Preventing Underage Marriages In The UK

Preventing Underage Marriages In The UK

On 19 November 2021 the Marriage and Civil Partnership (Minimum Age) Bill passed its second reading in the House of Commons, marking further progress in a long campaign to raise the minimum legal age for all marriage in England and Wales to 18. 

The Private Member’s bill, introduced by Pauline Latham MP and which has cross-party support, seeks to bring an end to the increasingly anachronistic and unsustainable position that allows young people aged 16 and 17 to be legally married, even though they are still legally considered to be children

The current law dates back to the Marriage Act 1949, which specifically refers to the marriage of a child requiring the consent of the child’s parent or guardian. The minimum age at which a person could marry was previously set at 16 years old under the Ages of Marriage Act 1929, but children aged 16 and above could legally marry. 

Both pieces of legislation would undoubtedly have been seen as, and intended to be, progressive and introducing safeguards for children at the time but, as the former Lord Chancellor and Secretary of State for Justice, Robert Buckland, speaking in the debate in support of the current bill said: “the mechanism of parental consent, which we all thought was a good safeguard, has sadly become a vehicle for abuse.”

In 2008, with the Educations and Skills Act, the government legislated to increase the age at which young people could leave learning to age 17 and, with effect from 2015, to age 18, recognising the importance of educational and vocational training for young people’s life chances. Campaigners to end child marriage highlight that the reality for many young people who are married from the age of 16 is that they lose those intended opportunities for education, employment and personal independence, with some also suffering physical and mental health issues, often connected to domestic abuse and early pregnancy. Organisations working with children who have been entered into child marriages report the survivors as experiencing life-long harm.

The provision for parental consent within the Marriage Act 1949 legitimises many child marriages in England and Wales at this time.

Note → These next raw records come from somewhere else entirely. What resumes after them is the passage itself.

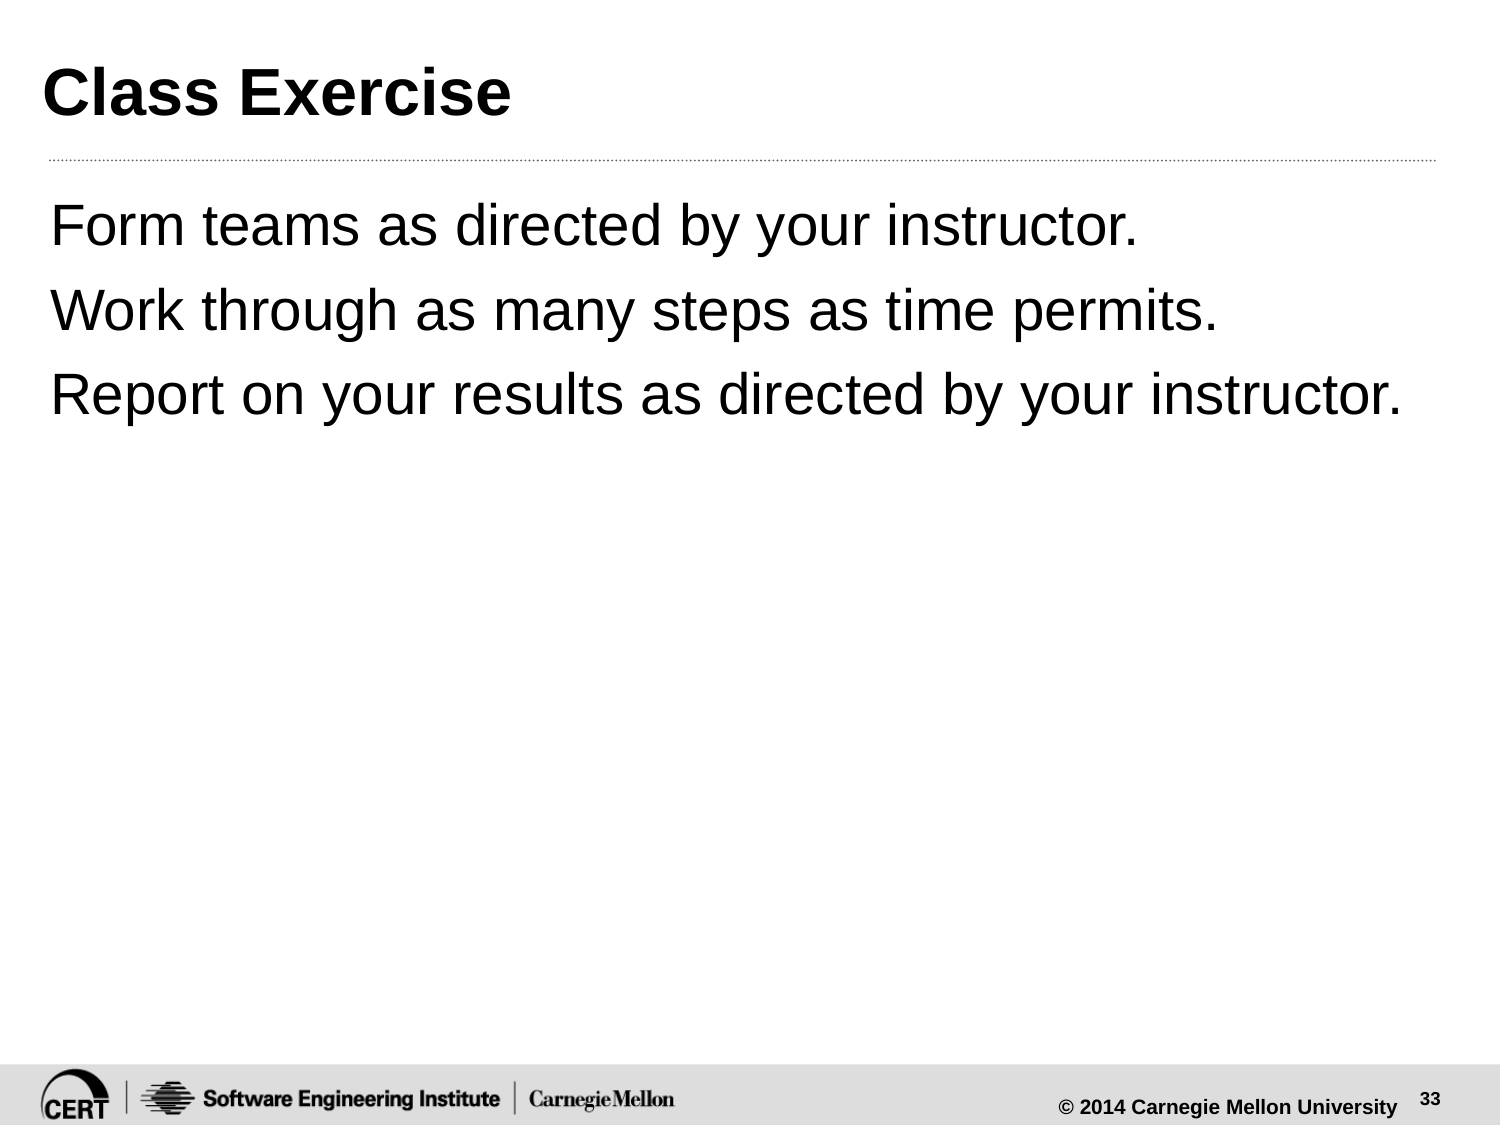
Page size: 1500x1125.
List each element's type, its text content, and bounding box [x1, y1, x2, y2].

list Form teams as directed by your instructor. Work through as many steps as time permits. Report on your results as directed by your instructor. [49, 187, 1438, 1026]
picture [24, 1065, 688, 1125]
title Class Exercise [42, 37, 1434, 155]
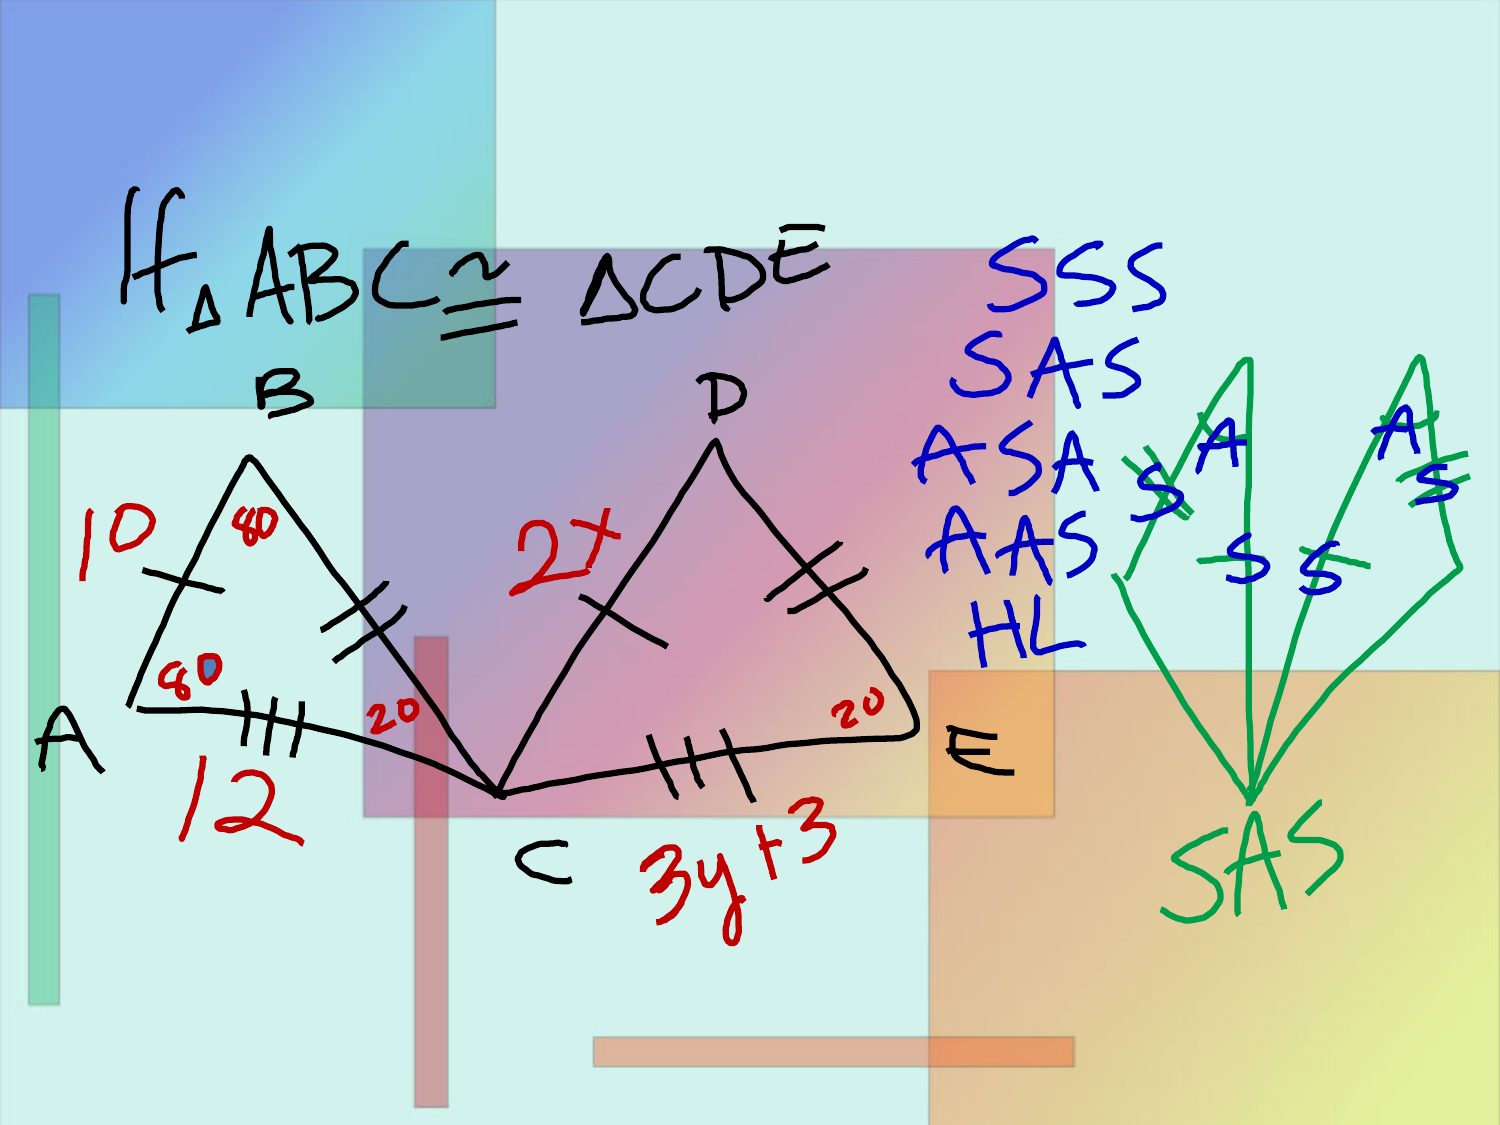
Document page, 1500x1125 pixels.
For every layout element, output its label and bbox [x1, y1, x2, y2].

text_box [1058, 242, 1115, 305]
text_box [1449, 475, 1471, 485]
text_box [258, 811, 573, 882]
text_box [1122, 456, 1143, 476]
text_box [1233, 428, 1249, 441]
text_box [1289, 801, 1342, 895]
text_box [1197, 556, 1236, 563]
text_box [989, 237, 1045, 311]
text_box [1387, 356, 1432, 417]
text_box [834, 689, 882, 726]
text_box [127, 374, 1015, 803]
text_box [369, 700, 417, 732]
text_box [160, 655, 220, 698]
text_box [1225, 852, 1281, 874]
text_box [1301, 548, 1316, 554]
text_box [1240, 813, 1267, 861]
text_box [123, 189, 829, 338]
text_box [1159, 465, 1177, 491]
text_box [1129, 244, 1165, 311]
text_box [1327, 555, 1371, 567]
text_box [35, 708, 104, 773]
text_box [1415, 466, 1457, 504]
text_box [1019, 640, 1025, 659]
text_box [1411, 412, 1439, 428]
text_box [1236, 859, 1286, 916]
text_box [1199, 441, 1247, 451]
text_box [1199, 412, 1223, 436]
text_box [960, 332, 1009, 373]
text_box [1144, 445, 1159, 464]
text_box [642, 799, 834, 944]
text_box [1409, 499, 1417, 507]
picture [0, 0, 1500, 1125]
text_box [181, 755, 304, 844]
text_box [1207, 419, 1234, 445]
text_box [1019, 421, 1040, 491]
text_box [1130, 464, 1182, 521]
text_box [1062, 432, 1083, 462]
text_box [1397, 452, 1469, 482]
text_box [1032, 595, 1085, 654]
text_box [1381, 417, 1394, 425]
text_box [1112, 359, 1254, 799]
text_box [1028, 368, 1079, 407]
text_box [82, 506, 154, 582]
text_box [1030, 361, 1094, 376]
text_box [234, 507, 276, 544]
text_box [1226, 534, 1268, 582]
text_box [1053, 460, 1094, 470]
text_box [1102, 338, 1139, 397]
text_box [1300, 542, 1340, 594]
text_box [1379, 406, 1419, 460]
text_box [1160, 829, 1229, 922]
text_box [1019, 547, 1053, 584]
text_box [1060, 512, 1096, 577]
text_box [1371, 427, 1409, 434]
text_box [511, 507, 621, 594]
text_box [1181, 498, 1193, 515]
text_box [1019, 541, 1054, 552]
text_box [1197, 445, 1237, 474]
text_box [1172, 506, 1188, 519]
text_box [1039, 338, 1065, 370]
text_box [1052, 465, 1098, 494]
text_box [1019, 517, 1034, 543]
text_box [1247, 422, 1462, 807]
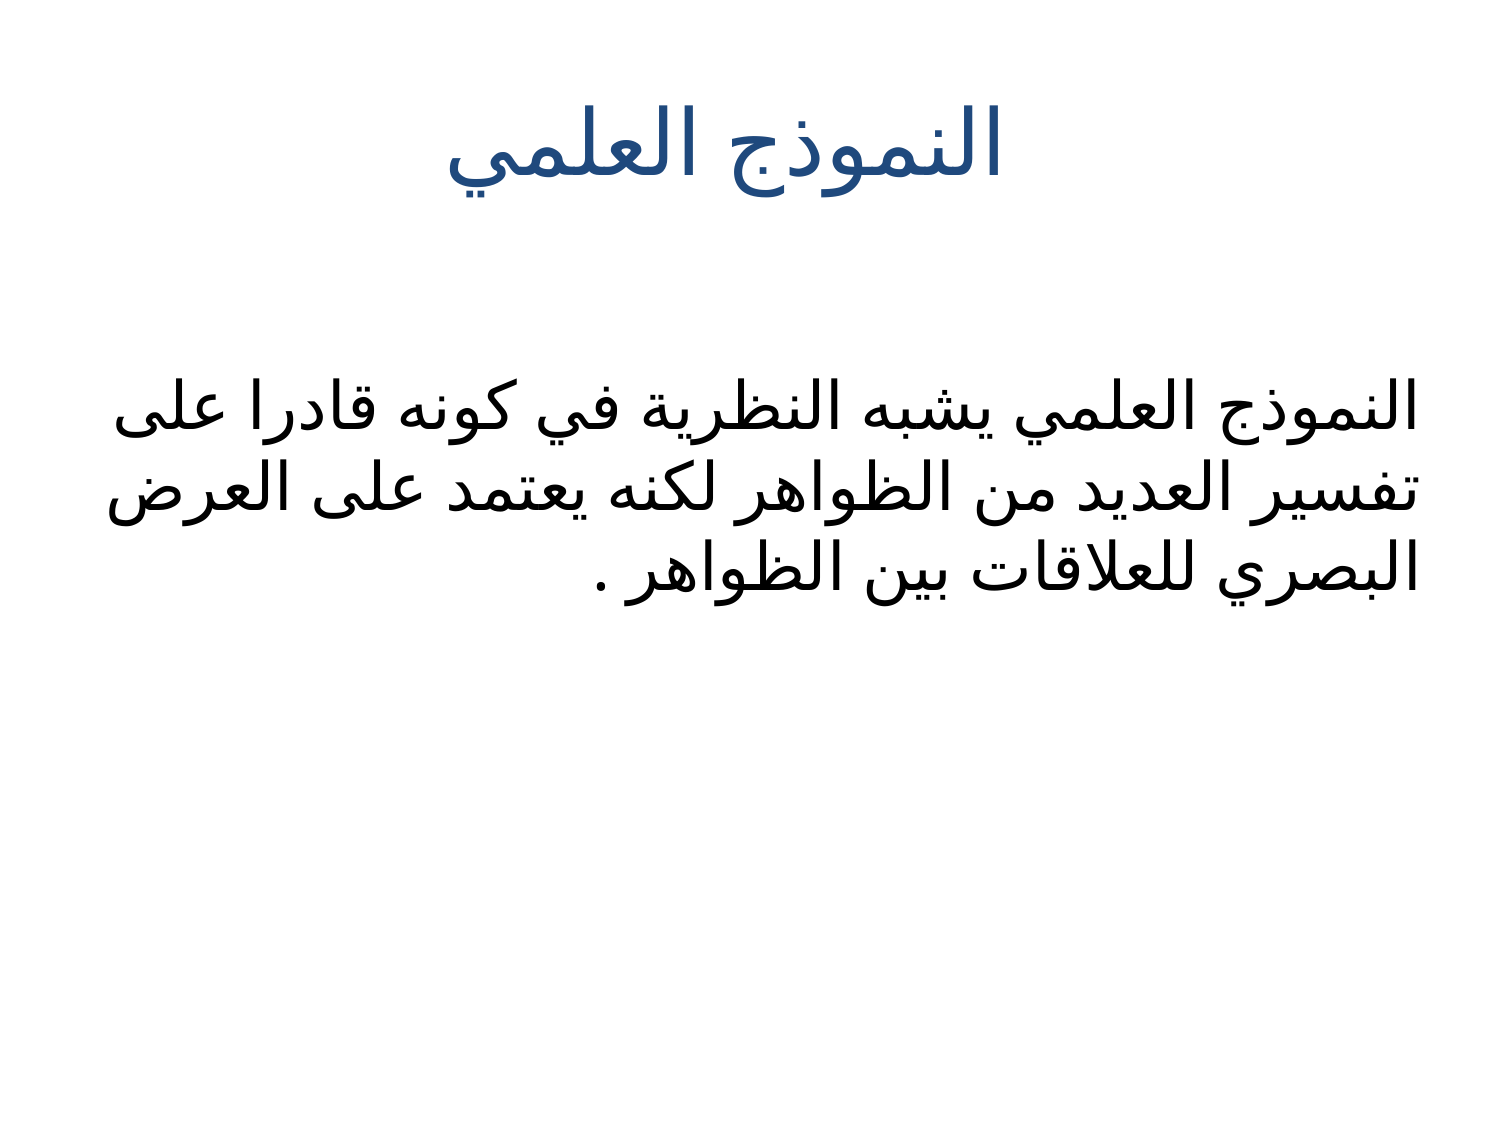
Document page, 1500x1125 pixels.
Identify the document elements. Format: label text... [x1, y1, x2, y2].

title النموذج العلمي [75, 45, 1425, 233]
list النموذج العلمي يشبه النظرية في كونه قادرا على تفسير العديد من الظواهر لكنه يعتمد على العرض البصري للعلاقات بين الظواهر . [87, 262, 1438, 1005]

There is existing legislation to criminalise forced marriage, where the child (or indeed adult) does not consent, but this requires evidence of coercion or undue pressure to marry and fails to take account of the power imbalances in parent-child relationships, which may prevent the child from either being able to voice their unwillingness to marry or in some cases to recognise that they are entitled to have that voice. If a 16- or 17-year-old does not openly object to their marriage, and their parent or guardian consents, then it is legal.

The existing laws, however, apply only to registered ceremonies. There is no current legislative provision to restrict unregistered, religious marriages to any age limit, the only available prohibition against such marriages being they must not be forced. While it is known that the legal marriages of 125 children under the age of 18 were registered in 2019, there is no way of knowing how many children are entered into unregistered, religious marriages, but estimates suggest the figures are significantly greater. 

It is for this reason that the Marriage and Civil Partnership (Minimum Age) Bill, in addition to amending existing legislation in relation to registered marriages, proposes to make it an offence for a person to aid, abet or encourage any child under the age of 18 to enter into any form of marriage, and will also make it an offence for a responsible person to fail to protect a child from entering into any form of marriage.  Either offence would be punishable by up to seven years imprisonment. 

While the proposed law to raise the minimum age of marriage to 18 will only apply to England and Wales, the Bill crucially aims to deter parents who may consider taking their child abroad to be married by extending the criminal offence of child marriage to marriages performed abroad by treating them as having taken place in England and Wales.

In addition to the criminal sanctions the bill would enact, it also makes provision for family courts to make child marriage protection orders, similar to forced marriage protection orders, by amendment to the Family Law Act 1996.

UNICEF defines child marriage as “any formal marriage or informal union between a child under the 18 and an adult or another child”. In 2016, UNICEF and the UN population fund launched a joint initiative to tackle the problem of child marriage globally. The UK government provides support and funding to the programme, and as recently as the 16th of November 2021, the Foreign Secretary announced a further £18 million of new funding to the programme as part of a pledge to drive global initiatives to end violence against women and girls, including an end to child marriage. And, yet some point out the inconsistency and double standards in the UK government’s position in seeking to lead the way on the issue in the circumstances when its own laws still allow children aged 16 and 17 to be exposed to the consequences of child marriage at home. 

While the UK has also committed to achieving the UN’s sustainable development goals by 2030, one of which is to ‘eliminate all harmful practices, such as child, early and forced marriage’, it undoubtedly weakens its own authority to champion and progress this outcome until it is no longer possible for a child to be legally married, at least in England and Wales (it will fall to the devolved governments in Scotland and Northern Ireland to decide whether to introduce similar legislation). It is hoped that the enactment of the Marriage and Civil Partnership (Minimum Age) Bill will address this anomaly.Having passed its second reading, the bill will now progress to the Committee stage for further consideration.